### Activity 1:
Decide whether each statement below agrees with the deduplication post. For each, answer yes or no and quote the words of the post that decide it. (a) The author's exchange with the data protection expert took place on Twitter. (b) Exagrid performs inline deduplication. (c) Exagrid recommends turning on the reverse incremental method.
### Activity 2:
Reproduce a passage of the deduplication post without any change: begin at the words "Deduplication for dollar" and stop after the words "or Data Domain.".
### Activity 3:
Name every backup application that the deduplication post says plays well with target deduplication appliances.

Deduplication for dollar zero?

One of the data protection experts asked me a question after reading my blog on Deduplication Dilemma: Veeam or Data Domain.

I am paraphrasing his question as our conversation was limited to 140 characters at time through Twitter.

“Have you seen this best practice blog on Veeam with Exagrid? Here is the blog.  It says not to do reverse incremental backups. The test Mr. Attlia ran was incomplete. The Veeam deduplication at the first pass is poor, but after that it is worth it, right?”

These are all great questions. I thought of dissecting each aspect and share it here. Before I do that I want to make it clear that deduplication devices are fantastic for use in backups. These work great with backup applications that really offer the ability to restore individual objects. If the backup application ‘knows’ how to retrieve specific objects from backup storage, target deduplication adds a lot of value.  That is why NetBackup, Backup Exec, TSM, NetWorker and the like play well with target deduplication appliances. Veeam, on the other hand, simply mounts the VMDK file from backup store and asks the application administrator to fish for the item he/she is looking for. This is where Veeam falls apart if you try to deploy it in medium to large environments. Although target deduplication appliances are disk based, they are optimized more for sequential access as backup jobs mostly follow sequential I/O pattern. When you perform random I/O on these devices (as it happens when a VM is directly run from it), there is a limit to which those devices can perform.

Exagrid: a great company helping out customers

Exgrid has an advantage here. It has flexibility to keep the most recent backup in hydrated form (Exagrid uses post-process deduplication) which works well with Veeam if you employ reverse incremental backups. In reverse incremental backups, the most recent backup is always a full backup. You can eliminate the performance issues inherent in mounting the image on an ESX host when the image is being served in hydrated form. This is good from the recovery performance perspective.  However, Exagrid recommends not turning on reverse incremental method because it burdens the appliance during backups. This is another dilemma; you have to pick backup performance or recovery performance (RTO), not both.

### Source information:

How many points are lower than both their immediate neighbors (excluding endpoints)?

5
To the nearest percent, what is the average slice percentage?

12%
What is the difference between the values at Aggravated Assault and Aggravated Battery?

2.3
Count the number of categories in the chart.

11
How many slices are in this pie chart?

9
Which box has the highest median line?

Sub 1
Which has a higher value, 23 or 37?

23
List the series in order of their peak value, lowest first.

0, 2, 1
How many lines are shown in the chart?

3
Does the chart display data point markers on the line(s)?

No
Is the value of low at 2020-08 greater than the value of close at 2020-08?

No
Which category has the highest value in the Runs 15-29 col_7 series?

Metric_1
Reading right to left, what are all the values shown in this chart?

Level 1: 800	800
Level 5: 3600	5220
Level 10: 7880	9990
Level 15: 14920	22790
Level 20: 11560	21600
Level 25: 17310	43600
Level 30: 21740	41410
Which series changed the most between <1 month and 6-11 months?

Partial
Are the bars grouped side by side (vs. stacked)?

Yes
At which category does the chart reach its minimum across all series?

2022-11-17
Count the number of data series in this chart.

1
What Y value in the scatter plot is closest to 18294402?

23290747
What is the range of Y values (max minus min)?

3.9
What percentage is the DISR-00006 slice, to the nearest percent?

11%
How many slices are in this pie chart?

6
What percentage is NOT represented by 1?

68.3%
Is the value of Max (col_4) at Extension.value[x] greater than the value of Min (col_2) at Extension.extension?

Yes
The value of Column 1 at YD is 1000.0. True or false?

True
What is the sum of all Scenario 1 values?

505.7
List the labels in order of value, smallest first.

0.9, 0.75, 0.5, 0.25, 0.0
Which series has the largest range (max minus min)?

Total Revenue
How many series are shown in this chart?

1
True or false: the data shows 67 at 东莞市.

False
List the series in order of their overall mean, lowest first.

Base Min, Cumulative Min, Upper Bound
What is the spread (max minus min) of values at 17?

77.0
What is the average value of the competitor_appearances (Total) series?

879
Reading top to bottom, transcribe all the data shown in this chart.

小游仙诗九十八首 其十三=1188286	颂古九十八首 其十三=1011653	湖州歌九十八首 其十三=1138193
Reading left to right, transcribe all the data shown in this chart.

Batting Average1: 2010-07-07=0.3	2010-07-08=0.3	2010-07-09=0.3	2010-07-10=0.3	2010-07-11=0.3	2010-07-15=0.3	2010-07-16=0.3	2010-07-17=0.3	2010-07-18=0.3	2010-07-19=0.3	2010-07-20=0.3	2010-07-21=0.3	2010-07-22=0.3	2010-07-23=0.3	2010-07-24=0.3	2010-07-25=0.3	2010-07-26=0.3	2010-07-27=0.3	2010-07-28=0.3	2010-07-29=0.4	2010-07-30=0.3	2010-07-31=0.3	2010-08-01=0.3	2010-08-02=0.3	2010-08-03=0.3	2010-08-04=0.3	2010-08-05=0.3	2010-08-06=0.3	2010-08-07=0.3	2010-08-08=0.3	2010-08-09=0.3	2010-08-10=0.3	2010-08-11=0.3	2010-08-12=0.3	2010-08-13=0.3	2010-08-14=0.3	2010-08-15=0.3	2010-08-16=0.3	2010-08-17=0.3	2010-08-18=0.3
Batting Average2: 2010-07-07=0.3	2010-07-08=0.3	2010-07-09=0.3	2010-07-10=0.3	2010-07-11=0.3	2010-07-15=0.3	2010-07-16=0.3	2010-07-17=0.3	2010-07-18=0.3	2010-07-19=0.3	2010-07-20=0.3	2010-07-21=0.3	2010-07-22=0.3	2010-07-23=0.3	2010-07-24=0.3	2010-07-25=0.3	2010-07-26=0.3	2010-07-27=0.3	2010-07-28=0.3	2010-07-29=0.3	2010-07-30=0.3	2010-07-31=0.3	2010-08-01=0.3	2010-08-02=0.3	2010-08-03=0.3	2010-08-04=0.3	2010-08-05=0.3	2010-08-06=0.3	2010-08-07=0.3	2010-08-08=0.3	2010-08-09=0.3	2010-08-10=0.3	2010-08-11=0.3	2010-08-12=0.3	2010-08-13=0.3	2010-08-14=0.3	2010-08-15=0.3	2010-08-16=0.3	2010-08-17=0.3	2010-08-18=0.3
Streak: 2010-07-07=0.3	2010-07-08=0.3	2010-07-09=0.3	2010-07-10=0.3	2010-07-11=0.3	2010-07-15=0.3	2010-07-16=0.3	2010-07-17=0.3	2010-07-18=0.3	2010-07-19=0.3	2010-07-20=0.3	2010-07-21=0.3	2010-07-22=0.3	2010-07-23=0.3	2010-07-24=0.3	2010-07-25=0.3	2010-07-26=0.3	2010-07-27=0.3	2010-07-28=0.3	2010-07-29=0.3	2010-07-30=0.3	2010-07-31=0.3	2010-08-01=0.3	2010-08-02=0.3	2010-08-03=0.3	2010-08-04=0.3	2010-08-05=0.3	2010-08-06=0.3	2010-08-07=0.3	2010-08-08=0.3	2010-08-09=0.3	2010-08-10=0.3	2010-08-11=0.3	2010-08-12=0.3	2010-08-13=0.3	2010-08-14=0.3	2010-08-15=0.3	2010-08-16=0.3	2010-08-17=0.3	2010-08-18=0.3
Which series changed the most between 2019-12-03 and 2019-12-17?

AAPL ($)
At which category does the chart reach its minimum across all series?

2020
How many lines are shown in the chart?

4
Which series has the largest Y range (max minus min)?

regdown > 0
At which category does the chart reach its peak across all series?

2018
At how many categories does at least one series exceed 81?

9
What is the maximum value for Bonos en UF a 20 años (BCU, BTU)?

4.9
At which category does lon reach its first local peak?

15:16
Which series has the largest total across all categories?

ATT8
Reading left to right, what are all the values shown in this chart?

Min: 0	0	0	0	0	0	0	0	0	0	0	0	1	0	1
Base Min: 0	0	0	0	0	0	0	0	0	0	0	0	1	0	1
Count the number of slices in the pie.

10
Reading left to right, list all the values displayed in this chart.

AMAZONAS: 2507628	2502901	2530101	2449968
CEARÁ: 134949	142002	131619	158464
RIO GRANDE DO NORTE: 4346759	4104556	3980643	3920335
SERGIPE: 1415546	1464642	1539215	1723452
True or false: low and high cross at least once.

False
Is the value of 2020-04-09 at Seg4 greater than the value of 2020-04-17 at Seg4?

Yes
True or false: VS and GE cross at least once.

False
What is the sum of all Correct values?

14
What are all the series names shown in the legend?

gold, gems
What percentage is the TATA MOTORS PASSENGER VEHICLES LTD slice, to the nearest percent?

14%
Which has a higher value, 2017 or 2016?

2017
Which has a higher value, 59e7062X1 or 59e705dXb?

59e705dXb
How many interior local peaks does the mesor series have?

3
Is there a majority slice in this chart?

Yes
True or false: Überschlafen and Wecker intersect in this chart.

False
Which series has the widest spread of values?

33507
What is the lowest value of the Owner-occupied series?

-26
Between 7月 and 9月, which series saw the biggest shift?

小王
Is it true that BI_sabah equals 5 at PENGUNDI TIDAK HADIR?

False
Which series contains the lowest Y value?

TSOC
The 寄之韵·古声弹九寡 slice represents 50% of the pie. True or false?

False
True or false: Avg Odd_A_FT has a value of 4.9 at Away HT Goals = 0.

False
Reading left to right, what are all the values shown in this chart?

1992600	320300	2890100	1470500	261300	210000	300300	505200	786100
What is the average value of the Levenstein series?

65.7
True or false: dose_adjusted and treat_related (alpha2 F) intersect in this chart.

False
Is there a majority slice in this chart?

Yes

### Exercise solution 1:
(a) Yes: "our conversation was limited to 140 characters at time through Twitter."
(b) No: "(Exagrid uses post-process deduplication)"
(c) No: "Exagrid recommends not turning on reverse incremental method because it burdens the appliance during backups."

### Exercise solution 2:
Deduplication for dollar zero?

One of the data protection experts asked me a question after reading my blog on Deduplication Dilemma: Veeam or Data Domain.

### Exercise solution 3:
NetBackup, Backup Exec, TSM, NetWorker